La ricostruzione del customer journey è la vera sfida per la ripartenza
Ripensare ogni esperienza del journey del compratore, ormai liberato dai vincoli dei suoi comportamenti passati, e seguirlo attraverso i dati per capire come trattenere la sua attenzione nei micro momenti quotidiani, spesi sul device ma anche immersi nella quotidianità reale: questo è il framework di lavoro che ogni azienda retail si trova a dover scrivere oggi. E tutto sfruttando reward e comunicazioni rilevanti per bilanciare la ritrosia verso le intrusioni nella sua privacy, cresciuta del 5% dal 2013.

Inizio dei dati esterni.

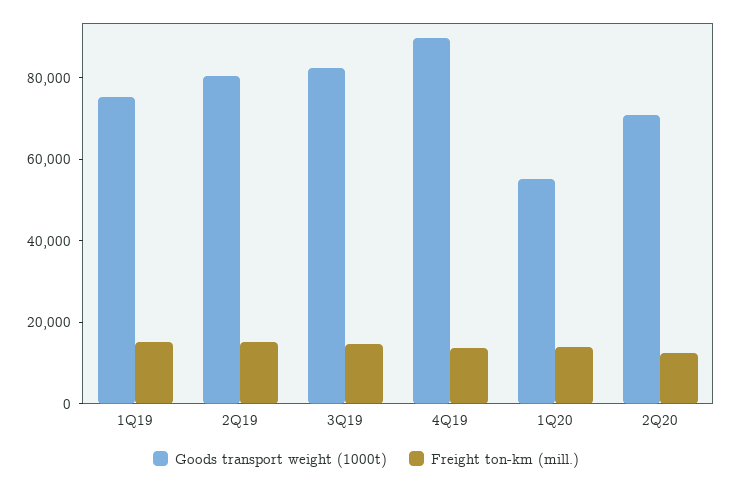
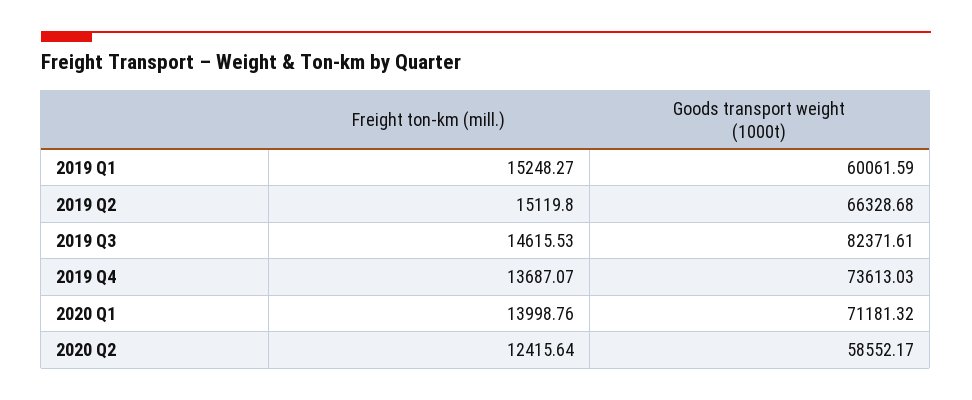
  {
    "Goods transport weight (1000t)": {
-     "1Q19": 75000,
+     "1Q19": 60061.59,
-     "2Q19": 80000,
+     "2Q19": 66328.68,
      "3Q19": 82371.61,
-     "4Q19": 90000,
+     "4Q19": 73613.03,
-     "1Q20": 55000,
+     "1Q20": 71181.32,
-     "2Q20": 70000
+     "2Q20": 58552.17
    },
    "Freight ton-km (mill.)": {
      "1Q19": 15248.27,
      "2Q19": 15119.8,
      "3Q19": 14615.53,
      "4Q19": 13687.07,
      "1Q20": 13998.76,
      "2Q20": 12415.64
    }
  }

Capire come ogni singolo cliente vuole essere contattato e quando, essere in relazione “intima” ma con la scala del digitale è il punto cruciale della strategia: il consumatore decide prima a chi dare la sua attenzione in base alle modalità proposte, poi a cosa destinare il proprio tempo e solo in un terzo e ultimo momento a chi aprire il portafoglio. Se le persone scelgono prima il come, e poi il cosa, o l’uso anziché il possesso, il retail non può fare finta di niente ma deve iniziare a ridisegnare strategicamente il consumer journey. Ciò significa:
- integrare finalmente i KPI dei negozi fisici nel flusso di dati da web e app pre, durante e post acquisto
- riposizionare gli store e le interazioni “live” come “momenti lunghi e wow” rispetto ai “micro-momenti digitali”
- rimodellare verso i servizi e le esperienze il vecchio modello prodotto-centrico.

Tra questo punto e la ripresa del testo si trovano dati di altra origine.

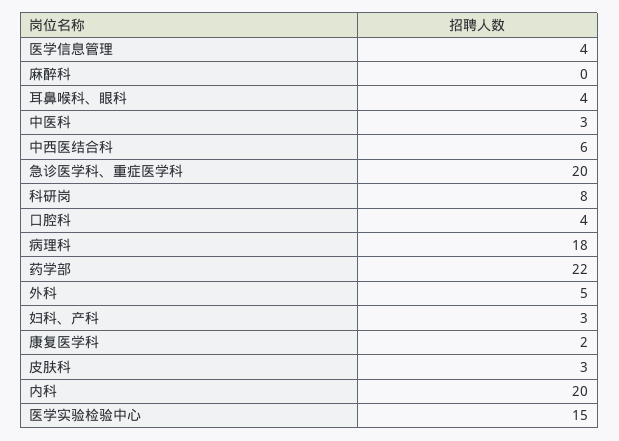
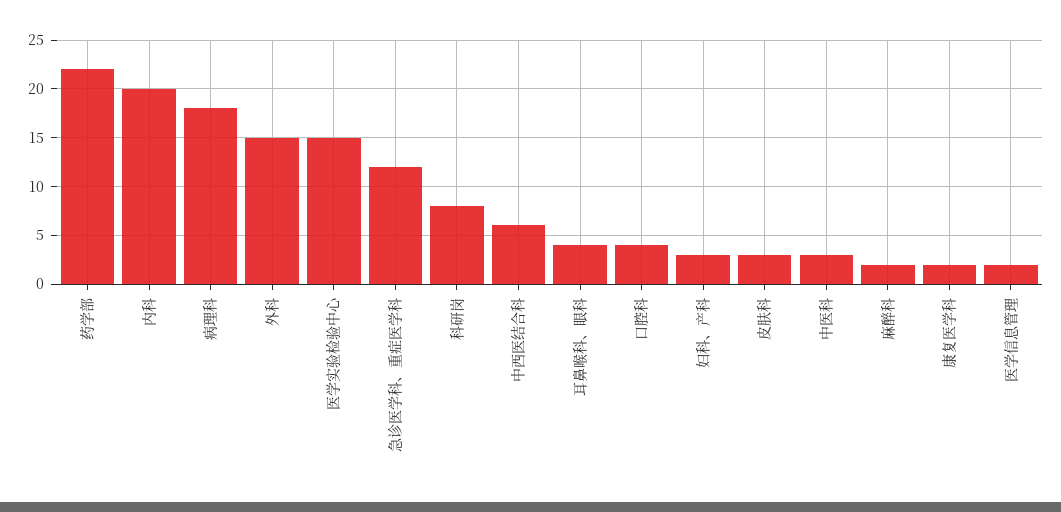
  {
-   "医学信息管理": 4,
+   "医学信息管理": 2,
-   "麻醉科": 0,
+   "麻醉科": 2,
    "耳鼻喉科、眼科": 4,
    "中医科": 3,
    "中西医结合科": 6,
-   "急诊医学科、重症医学科": 20,
+   "急诊医学科、重症医学科": 12,
    "科研岗": 8,
    "口腔科": 4,
    "病理科": 18,
    "药学部": 22,
-   "外科": 5,
+   "外科": 15,
    "妇科、产科": 3,
    "康复医学科": 2,
    "皮肤科": 3,
    "内科": 20,
    "医学实验检验中心": 15
  }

In altre parole è necessario integrare i vecchi parametri come la rotazione di un prodotto a scaffale per considerare finalmente ogni cliente come un valore. E questo è direttamente dipendente dalla relazione, dalla soddisfazione, dal contatto che riusciamo a creare. Conoscendo i suoi dati e le sue preferenze, potremo modellare per lui il catalogo e il journey ideale: online, offline o ibrido che sia, perché su questo non è più disposto a scendere a compromessi.